## Directions
A. How would you put this sentence from the column on Rob Ford's videos into Spanish: "Perhaps, as there seems to be no end to it in sight, it's time to consider Toronto Mayor Rob Ford's body of film work."?
B. Could you reproduce the column on Rob Ford's videos word for word, from "The film's set" to "so many people."?

Skip to main content
tabatha southey

Perhaps, as there seems to be no end to it in sight, it's time to consider Toronto Mayor Rob Ford's body of film work. Mr. Ford demonstrated promising versatility in the video released on YouTube this week – as well as the willingness to take the kind of risks that have already made him famous internationally.

The film's set in a suburban restaurant called Steak Queen, and following as closely as this effort does on the heels of his much-talked-about November release, bleeped but subtitled on network news as I Need Ten [Expletive] Minutes, some might have expected Mr. Ford to play it safe.

Investors could easily have been found for a sequel to Minutes in which Mr. Ford did little more than parrot some of the catchphrases that made that stylistically raw, brutal work a must-see for so many people.

In all likelihood there's a built-in audience for Mr. Ford slapping his belly and screaming out a profanity-filled rant in which he details how many minutes he needs to confirm that the person he wants to kill is dead in I Need Ten [Expletive] Minutes and the Kingdom of the Crystal Skull.

(Joint position lists)
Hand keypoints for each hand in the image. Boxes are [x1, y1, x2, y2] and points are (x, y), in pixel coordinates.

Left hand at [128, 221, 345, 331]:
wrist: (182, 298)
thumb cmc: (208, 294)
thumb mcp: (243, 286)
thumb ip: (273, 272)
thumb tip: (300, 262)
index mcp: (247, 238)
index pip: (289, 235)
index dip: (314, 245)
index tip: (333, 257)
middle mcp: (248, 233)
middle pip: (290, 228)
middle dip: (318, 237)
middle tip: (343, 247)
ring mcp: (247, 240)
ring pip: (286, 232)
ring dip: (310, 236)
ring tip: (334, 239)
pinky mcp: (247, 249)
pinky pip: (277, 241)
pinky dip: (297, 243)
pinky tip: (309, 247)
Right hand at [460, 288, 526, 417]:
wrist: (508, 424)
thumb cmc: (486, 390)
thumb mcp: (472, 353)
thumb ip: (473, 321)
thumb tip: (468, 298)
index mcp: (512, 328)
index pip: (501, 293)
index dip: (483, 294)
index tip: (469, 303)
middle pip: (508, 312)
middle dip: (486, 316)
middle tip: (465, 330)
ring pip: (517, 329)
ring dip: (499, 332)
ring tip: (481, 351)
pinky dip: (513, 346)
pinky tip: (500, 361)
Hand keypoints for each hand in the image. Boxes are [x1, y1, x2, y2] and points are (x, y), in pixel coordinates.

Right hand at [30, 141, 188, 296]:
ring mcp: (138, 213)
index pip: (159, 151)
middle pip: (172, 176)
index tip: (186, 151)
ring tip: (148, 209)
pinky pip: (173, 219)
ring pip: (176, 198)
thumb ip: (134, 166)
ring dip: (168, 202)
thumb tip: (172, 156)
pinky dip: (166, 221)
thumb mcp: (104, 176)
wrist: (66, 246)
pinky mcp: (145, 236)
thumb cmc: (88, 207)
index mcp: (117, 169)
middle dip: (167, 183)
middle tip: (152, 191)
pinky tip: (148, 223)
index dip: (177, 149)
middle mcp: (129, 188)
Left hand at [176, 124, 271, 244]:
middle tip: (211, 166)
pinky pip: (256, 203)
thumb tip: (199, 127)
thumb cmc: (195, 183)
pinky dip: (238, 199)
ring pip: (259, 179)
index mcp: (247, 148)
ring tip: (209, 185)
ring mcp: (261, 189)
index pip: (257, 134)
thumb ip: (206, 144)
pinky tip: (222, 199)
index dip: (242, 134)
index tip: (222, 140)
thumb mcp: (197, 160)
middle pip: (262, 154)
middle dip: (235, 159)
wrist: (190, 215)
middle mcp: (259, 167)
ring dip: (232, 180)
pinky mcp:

## Activity answers
A. Quizás, ya que no parece haber un final a la vista, sea hora de considerar la obra cinematográfica del alcalde de Toronto, Rob Ford.

B.
The film's set in a suburban restaurant called Steak Queen, and following as closely as this effort does on the heels of his much-talked-about November release, bleeped but subtitled on network news as I Need Ten [Expletive] Minutes, some might have expected Mr. Ford to play it safe.

Investors could easily have been found for a sequel to Minutes in which Mr. Ford did little more than parrot some of the catchphrases that made that stylistically raw, brutal work a must-see for so many people.